I have been wanting to bake Tres Leches Cake for a long time but I was a bit intimidated by this Mexican cake even though I know that based on my research it’s really not that hard to make. I’m weird like that with good food. I put them in a pedestal that I eventually work myself up to being frightened of the process. After a while I find the courage to gather the ingredients and work my magic in the kitchen.
And then I take a first bite of my creation, plus another bite, and then I smack myself for taking so long to make Tres Leches Cake. Tres Leches referring to the 3 kinds of milk the sponge cake base is soaked into.

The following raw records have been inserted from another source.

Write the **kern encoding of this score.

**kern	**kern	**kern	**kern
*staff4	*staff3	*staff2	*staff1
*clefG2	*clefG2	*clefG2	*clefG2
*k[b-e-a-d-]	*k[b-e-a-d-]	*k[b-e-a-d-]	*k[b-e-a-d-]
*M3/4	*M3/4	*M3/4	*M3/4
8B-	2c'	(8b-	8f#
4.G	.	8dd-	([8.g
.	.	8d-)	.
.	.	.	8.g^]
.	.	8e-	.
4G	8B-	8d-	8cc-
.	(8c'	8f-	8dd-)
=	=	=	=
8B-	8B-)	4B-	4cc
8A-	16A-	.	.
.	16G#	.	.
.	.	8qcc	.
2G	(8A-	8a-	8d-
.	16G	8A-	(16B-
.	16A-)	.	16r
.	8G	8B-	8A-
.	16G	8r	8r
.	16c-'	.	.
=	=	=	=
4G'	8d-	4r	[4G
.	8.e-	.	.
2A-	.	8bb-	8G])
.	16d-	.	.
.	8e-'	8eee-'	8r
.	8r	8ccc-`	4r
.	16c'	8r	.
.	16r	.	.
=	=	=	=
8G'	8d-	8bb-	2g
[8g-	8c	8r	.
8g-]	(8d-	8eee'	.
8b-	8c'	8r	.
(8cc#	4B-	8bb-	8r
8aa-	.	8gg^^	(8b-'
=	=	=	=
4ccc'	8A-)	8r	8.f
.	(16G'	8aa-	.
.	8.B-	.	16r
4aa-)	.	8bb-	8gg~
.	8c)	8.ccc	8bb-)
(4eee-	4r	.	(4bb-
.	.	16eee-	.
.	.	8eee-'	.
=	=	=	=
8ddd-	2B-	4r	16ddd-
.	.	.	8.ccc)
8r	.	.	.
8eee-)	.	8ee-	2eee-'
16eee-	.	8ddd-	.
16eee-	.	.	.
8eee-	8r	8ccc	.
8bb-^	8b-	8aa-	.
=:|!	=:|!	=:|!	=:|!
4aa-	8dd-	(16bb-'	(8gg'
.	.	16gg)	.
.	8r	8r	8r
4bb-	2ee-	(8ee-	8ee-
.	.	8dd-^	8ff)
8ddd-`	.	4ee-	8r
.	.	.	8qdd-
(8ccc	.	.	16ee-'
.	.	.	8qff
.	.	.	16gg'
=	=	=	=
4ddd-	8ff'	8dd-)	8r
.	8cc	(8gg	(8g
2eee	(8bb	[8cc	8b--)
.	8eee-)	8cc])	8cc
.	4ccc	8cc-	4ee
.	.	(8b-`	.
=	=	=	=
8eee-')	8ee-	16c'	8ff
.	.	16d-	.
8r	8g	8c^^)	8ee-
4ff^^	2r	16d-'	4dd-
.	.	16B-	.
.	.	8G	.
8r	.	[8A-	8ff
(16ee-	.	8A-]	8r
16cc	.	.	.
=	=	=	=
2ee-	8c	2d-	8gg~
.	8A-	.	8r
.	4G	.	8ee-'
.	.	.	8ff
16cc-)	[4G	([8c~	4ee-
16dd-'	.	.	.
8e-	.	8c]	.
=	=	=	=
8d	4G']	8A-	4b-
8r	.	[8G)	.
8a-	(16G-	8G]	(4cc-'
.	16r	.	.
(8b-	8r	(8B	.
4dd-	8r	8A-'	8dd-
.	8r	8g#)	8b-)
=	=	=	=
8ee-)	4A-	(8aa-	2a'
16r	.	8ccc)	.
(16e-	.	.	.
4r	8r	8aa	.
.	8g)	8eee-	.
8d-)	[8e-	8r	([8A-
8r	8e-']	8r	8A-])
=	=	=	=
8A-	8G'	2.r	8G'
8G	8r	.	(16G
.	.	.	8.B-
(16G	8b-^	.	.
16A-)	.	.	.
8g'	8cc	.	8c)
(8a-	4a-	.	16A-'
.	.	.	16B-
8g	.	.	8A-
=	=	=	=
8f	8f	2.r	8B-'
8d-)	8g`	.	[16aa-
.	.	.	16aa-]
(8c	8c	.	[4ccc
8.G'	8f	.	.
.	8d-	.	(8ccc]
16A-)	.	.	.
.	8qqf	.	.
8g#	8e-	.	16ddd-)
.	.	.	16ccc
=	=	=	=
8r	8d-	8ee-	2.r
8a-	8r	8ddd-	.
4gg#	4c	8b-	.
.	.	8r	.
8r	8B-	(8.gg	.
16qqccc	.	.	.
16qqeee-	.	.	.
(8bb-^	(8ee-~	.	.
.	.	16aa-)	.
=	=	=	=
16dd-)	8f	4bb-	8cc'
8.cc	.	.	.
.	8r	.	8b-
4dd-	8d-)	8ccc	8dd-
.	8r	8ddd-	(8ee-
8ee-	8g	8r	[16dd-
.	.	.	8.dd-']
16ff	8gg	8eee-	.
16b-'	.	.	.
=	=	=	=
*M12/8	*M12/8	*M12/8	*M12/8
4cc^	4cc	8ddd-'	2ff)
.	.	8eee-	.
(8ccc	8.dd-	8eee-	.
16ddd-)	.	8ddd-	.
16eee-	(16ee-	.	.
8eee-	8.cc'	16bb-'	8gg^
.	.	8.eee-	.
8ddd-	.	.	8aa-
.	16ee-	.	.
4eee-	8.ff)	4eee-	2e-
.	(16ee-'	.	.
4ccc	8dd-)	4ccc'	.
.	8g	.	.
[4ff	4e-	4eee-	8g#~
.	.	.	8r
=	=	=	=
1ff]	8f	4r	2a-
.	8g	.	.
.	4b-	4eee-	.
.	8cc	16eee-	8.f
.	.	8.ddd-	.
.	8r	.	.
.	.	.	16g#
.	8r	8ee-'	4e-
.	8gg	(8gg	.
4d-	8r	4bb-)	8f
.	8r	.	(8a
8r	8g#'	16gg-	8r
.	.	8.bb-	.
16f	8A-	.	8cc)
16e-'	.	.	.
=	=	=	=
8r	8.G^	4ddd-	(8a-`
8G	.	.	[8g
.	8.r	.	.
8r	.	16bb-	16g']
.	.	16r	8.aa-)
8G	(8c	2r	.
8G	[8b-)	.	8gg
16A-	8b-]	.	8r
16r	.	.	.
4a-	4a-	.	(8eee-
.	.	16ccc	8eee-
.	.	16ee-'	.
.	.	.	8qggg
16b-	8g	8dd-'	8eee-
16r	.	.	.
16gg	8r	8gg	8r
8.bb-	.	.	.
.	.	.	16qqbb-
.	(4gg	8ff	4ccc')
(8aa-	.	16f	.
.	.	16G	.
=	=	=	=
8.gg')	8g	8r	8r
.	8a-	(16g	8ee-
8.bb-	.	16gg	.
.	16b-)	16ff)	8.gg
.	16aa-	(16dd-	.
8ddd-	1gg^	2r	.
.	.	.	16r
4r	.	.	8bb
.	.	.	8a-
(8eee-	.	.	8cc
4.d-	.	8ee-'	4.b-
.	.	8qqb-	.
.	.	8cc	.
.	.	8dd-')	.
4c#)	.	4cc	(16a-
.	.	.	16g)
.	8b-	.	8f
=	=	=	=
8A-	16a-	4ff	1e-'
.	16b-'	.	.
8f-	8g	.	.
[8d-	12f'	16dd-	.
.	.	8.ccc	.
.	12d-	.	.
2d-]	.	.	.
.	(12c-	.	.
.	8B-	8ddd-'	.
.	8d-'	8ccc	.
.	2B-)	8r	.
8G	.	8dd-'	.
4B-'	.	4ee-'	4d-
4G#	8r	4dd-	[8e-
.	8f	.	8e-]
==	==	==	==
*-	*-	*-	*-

It’s light, airy, full of leches flavor even made more delicious with whipped cream topping. This recipe was adapted from The Pioneer Woman.
Tres Leches Cake
- 5 large eggs
- 3/4 cup sugar
- 1/4 cup sugar
- 1/3 cup whole milk
- 1 cup flour
- 1 1/2 tsp baking powder
- 1/4 tsp salt
- 1 tsp vanilla extract
- 12 oz can evaporated milk
- 14 oz can condensed milk
- 1/4 cup heavy cream
TOPPING: Chill the mixing bowl and whisk in the freezer before whipping the cream.
- 2 cups heavy cream
- 3 tbsp sugar
- Grease the cake pan with a little bit of oil or Pam spray. Lightly dust with flour then set aside. Separate the egg yolks and white. Beat the egg yolks with 3/4 cup of sugar. Slowly add in milk and vanilla. Continue to beat a few more minutes until the whole batter is well incorporated.
- In a bowl, combine flour, baking powder and salt. Pour the egg yolk mixture into the bowl, stir until combined. Wash and thoroughly dry the mixing bowl and whisk. Beat egg whites until soft peaks. Slowly add sugar and continue to beat until stiff. Fold the egg white mixture into the egg yolk batter to combine. Pour into the cake pan evenly. Bake in the preheated oven for 35 to 45 minutes (350°) or until a toothpick comes out clean. Cool the cake completely after baking.
- Combine condensed milk, evaporated milk, and heavy cream in a large measuring cup or big bowl.
- Once the cake is completely cool, gently poke the surface all the way down with a fork. Do this all over the top of the cake.
- Drizzle the tres leches mixture all over and on top of the cake. Scoop some of the liquid from the plate to kinda soak the sides too.
- Let the cake soak for 30 minutes. Don’t worry about the excess liquid because the cake will absorb it. Trust me.
- While the cake is soaking, wash the mixing bowl and whisk, dry then stick in the freezer until ready to make the whipped topping.
- Whip 2 cups of heavy cream with 3 tbsp of sugar to frosting consistency.
- Frost the cake on top and sides. Store it in the fridge until ready for serving.
Cut in squares then serve. Put a cherry or strawberry on top as a garnish but with Tres Leches Cake you don’t need anything else. Well, maybe a cup of coffee to drink.